[BEGIN DOCUMENT EXTRACT]

1. Unfair comparison to the work of other artists

2. Succumbing to brain crack

3. Option anxiety or decision fatigue

Isolating the cause of your writer's block will help you overcome it. Comparison, brain crack, and decision fatigue are all distinct enough problems that warrant different solutions. But there are solutions!

Overcoming Comparison

I remember the moment I realized I wanted to play music for the rest of my life. I was seven years old in the back seat of my uncle Monty's car, and Rush's *Freewill* came on the radio. The lyrics overwhelmed me, and my heart raced at the dire precision of Neil Peart's drumming. From that point on, I trawled record shops to find incredible artists who could be distant mentors to me. The joy of being inspired by other artists was almost as exhilarating as sitting behind a drum kit.

As I got older, something else started to happen.

When I started writing my own songs, I found that nothing I wrote was as good as anything I had been inspired by. I tried using the same words, chords, phrases, and it all felt awkward and contrived. I was a kid! The odds that any 13-year-old could write a song as good as any established artist are dismal. So I did what many people do; I clammed up and used writer's block as an excuse for years.

As artists, there is an omnipresent temptation to compare ourselves to those who inspired us to pursue our craft. In our infancy as artists, we exist with full knowledge of the gap between our current skill level and our potential. Ira Glass introduced the idea of "The Gap" in this beautiful quote:

"All of us who do creative work, we get into it because we have good taste. But it's like there is this gap. For the first couple years that you're making stuff, what you're making isn't so good. It's not that great. It's trying to be good, it has ambition to be good, but it's not that good."

"But your taste, the thing that got you into the game, is still killer. And your taste is good enough that you can tell that what you're making is kind of a disappointment to you. A lot of people never get past that phase. They quit."

Ira Glass

Writer's block is effectively a form of quitting. So the first decision to make is to be persistent. Once you've resolved to stick with your craft, there are some practical approaches you can take to bridge the gap.

1. Limit Your Inputs

One excellent strategy to mitigate the influence of your inspirations is simply limiting your interaction with them. Streaming music has the pernicious effect of putting us in competition with the entire history of recorded music. Seeing how many plays or likes an artist gets through streaming platforms and social media can be disheartening and is usually an unfair comparison.

[END DOCUMENT EXTRACT]
[BEGIN EXTRACTED DATA]

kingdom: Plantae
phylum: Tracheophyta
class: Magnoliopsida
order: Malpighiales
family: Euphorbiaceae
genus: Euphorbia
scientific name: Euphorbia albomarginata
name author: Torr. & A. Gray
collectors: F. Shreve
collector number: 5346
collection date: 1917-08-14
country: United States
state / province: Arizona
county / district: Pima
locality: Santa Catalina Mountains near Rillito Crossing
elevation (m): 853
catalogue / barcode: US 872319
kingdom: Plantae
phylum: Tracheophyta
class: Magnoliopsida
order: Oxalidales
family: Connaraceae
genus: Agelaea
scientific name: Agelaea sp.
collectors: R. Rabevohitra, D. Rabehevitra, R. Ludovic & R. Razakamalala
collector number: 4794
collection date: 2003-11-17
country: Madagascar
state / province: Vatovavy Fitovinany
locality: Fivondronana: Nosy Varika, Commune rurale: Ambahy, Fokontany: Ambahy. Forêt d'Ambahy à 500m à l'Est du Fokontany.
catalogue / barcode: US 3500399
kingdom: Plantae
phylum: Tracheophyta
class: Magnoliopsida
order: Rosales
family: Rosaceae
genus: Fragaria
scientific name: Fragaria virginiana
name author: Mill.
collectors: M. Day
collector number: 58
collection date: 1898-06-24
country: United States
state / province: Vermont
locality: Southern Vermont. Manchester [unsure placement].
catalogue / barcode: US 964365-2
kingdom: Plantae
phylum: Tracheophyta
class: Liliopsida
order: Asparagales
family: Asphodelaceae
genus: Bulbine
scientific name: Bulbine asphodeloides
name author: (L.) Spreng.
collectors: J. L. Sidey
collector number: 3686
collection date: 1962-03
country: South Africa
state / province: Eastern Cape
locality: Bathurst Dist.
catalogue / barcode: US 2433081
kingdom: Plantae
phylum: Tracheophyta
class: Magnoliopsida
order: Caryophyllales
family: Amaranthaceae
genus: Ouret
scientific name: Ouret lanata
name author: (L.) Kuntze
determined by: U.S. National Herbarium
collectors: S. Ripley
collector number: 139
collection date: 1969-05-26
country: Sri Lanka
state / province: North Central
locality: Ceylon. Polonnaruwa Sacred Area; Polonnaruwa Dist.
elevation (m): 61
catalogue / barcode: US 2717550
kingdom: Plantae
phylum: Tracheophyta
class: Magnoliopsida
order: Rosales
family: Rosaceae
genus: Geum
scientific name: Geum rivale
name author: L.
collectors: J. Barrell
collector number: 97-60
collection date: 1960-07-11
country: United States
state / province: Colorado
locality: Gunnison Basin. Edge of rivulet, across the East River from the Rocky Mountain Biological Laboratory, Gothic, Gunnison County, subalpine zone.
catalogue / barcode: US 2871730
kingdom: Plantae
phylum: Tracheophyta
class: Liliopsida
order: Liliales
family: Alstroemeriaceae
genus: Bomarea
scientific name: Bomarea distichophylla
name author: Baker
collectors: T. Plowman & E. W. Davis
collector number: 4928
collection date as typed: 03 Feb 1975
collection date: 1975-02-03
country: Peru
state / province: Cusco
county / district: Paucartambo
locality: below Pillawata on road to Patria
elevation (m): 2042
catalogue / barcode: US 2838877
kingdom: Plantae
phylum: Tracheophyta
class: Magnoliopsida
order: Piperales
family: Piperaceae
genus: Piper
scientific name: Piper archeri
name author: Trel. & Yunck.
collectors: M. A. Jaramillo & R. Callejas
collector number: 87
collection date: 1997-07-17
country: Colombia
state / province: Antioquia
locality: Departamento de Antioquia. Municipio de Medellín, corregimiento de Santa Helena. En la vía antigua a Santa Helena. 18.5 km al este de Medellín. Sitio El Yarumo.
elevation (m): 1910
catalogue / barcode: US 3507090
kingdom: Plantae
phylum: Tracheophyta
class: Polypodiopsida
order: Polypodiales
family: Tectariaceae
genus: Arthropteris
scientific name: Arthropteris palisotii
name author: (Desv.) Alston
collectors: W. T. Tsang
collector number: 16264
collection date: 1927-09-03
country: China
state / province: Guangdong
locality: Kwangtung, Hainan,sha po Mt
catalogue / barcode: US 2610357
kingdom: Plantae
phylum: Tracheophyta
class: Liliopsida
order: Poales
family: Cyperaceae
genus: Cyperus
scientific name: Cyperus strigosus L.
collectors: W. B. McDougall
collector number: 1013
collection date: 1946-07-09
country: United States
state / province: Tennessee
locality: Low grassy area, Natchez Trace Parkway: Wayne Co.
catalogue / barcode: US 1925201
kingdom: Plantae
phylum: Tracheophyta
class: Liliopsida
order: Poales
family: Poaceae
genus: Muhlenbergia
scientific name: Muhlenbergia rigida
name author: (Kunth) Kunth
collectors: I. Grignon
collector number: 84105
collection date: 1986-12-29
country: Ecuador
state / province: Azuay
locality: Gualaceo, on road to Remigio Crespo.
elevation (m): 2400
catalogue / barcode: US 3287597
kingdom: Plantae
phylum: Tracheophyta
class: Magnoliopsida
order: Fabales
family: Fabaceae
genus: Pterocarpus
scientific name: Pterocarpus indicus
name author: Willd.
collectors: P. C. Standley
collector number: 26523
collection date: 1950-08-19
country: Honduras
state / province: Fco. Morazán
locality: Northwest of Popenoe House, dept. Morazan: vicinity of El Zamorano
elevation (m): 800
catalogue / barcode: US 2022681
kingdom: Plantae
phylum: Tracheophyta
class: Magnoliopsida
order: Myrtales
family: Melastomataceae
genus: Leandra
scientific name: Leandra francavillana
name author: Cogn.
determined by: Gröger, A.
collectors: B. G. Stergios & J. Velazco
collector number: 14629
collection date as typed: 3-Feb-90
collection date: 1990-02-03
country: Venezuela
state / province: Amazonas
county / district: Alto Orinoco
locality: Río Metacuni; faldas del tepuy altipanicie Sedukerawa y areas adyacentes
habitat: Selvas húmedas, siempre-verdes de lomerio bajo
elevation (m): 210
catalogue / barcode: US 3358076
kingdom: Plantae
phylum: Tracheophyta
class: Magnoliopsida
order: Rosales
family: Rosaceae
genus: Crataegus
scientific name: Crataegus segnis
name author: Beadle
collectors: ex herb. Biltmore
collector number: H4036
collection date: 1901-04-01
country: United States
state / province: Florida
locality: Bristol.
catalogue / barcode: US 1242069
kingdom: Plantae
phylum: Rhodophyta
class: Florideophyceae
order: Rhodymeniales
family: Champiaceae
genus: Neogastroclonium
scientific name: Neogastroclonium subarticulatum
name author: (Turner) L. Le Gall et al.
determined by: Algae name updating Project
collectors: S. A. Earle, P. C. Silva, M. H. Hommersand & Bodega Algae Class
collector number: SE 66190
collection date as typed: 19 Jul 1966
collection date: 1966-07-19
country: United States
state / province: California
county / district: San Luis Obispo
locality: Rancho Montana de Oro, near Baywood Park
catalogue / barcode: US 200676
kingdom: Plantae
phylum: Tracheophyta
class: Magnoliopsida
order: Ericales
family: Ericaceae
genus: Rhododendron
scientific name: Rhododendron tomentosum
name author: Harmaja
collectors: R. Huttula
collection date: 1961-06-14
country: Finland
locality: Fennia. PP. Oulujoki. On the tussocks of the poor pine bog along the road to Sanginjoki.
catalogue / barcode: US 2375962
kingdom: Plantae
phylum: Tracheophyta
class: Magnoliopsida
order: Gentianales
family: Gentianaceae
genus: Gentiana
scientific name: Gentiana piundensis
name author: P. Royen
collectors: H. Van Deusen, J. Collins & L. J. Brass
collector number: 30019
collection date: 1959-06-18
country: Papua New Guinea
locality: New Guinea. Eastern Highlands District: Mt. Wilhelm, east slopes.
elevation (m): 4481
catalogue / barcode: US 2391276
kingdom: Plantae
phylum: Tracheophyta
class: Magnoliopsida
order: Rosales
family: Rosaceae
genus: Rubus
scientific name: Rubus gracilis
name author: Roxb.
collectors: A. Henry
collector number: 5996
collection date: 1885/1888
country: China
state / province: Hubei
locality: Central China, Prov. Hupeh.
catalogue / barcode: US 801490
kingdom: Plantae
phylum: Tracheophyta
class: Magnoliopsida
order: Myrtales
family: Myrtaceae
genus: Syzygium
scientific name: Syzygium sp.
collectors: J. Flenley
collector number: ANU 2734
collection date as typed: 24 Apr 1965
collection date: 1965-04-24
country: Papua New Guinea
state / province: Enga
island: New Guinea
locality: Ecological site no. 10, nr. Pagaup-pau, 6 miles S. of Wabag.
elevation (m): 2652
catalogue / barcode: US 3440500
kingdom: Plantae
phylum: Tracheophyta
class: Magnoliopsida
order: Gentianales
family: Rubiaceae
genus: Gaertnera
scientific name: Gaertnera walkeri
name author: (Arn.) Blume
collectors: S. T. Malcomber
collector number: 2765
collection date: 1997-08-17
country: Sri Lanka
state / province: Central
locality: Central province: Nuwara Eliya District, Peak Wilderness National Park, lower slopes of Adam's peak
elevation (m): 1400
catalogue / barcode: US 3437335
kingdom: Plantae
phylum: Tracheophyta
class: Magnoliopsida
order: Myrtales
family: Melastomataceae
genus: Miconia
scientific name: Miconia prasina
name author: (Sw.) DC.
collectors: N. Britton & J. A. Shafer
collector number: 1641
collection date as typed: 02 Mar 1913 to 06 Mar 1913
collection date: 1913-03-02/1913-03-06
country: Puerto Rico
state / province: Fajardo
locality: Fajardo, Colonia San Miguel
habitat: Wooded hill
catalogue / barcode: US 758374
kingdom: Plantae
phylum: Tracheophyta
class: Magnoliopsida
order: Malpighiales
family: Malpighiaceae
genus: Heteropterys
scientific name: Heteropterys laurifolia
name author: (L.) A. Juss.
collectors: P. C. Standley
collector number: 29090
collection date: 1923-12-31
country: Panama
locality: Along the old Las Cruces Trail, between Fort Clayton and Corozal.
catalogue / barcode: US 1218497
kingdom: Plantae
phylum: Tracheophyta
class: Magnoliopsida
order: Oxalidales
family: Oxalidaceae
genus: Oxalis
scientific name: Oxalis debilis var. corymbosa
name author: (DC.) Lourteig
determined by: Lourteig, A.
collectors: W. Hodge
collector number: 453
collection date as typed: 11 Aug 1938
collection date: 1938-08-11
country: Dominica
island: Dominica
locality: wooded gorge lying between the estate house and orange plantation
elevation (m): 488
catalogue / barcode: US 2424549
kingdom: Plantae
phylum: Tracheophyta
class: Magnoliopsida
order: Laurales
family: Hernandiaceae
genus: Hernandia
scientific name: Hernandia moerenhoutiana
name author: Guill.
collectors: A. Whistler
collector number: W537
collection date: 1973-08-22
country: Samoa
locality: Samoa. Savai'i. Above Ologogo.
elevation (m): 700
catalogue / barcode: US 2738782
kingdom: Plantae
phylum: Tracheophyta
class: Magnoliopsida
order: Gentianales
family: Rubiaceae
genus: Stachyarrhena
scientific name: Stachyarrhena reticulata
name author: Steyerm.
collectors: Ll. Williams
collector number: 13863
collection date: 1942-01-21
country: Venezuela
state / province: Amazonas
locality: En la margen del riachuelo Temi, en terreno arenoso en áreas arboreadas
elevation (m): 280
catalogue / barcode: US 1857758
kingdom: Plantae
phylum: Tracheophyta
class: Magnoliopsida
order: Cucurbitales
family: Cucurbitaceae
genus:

[END EXTRACTED DATA]

__WHAT TO DO__
**A.** List the causes of writer's block that the piece on writer's block names at its start.
**B.** Pick up the writer's block piece after its final sentence and carry it forward in the same voice.

__PER-TASK ANSWERS__
**A.**
1. Unfair comparison to the work of other artists
2. Succumbing to brain crack
3. Option anxiety or decision fatigue

**B.**
When you need to write, limit the amount of information you take in. Listen to fewer records and reduce your social media time. Focus on synthesizing what you know and working within your capabilities. It took me a long time to realize that there is a time for action and a time for wood shedding, and those two things rarely intersect. Try looking at your songs as progress reports of where you are as a songwriter.

2. Stop Buying Myth of the Solitary Genius

In his book, How Music Works, David Byrne details the impact modern recording technology has on the amateur musician community. He makes one fascinating point regarding the story we tell ourselves about how culture progresses:

"In the modern age, though, people have come to feel that art and music are the product of individual effort rather than something that emerges from a community. The meme of the solitary genius is powerful, and has affected the way we think about how our culture came into being. We often think that we can, and even must rely on blessed individuals to lead us to some new place, to grace us with their insight and creations-and naturally that person is never us."

David Byrne

It's important to realize that you exist in a community of artists who all had to start somewhere. At some point, every artist you admire was like you, even those touched by genius. Take the pressure off yourself to embody the *meme of solitary genius* and focus on the song in front of you.

3. Play the Numbers Game

Ira Glass articulated a real problem spectacularly; he also gave a perfect solution to the problem of "The Gap" in the second half of his quote:

"Everybody I know who does interesting, creative work they went through years where they had really good taste and they could tell that what they were making wasn't as good as they wanted it to be. They knew it fell short. Everybody goes through that."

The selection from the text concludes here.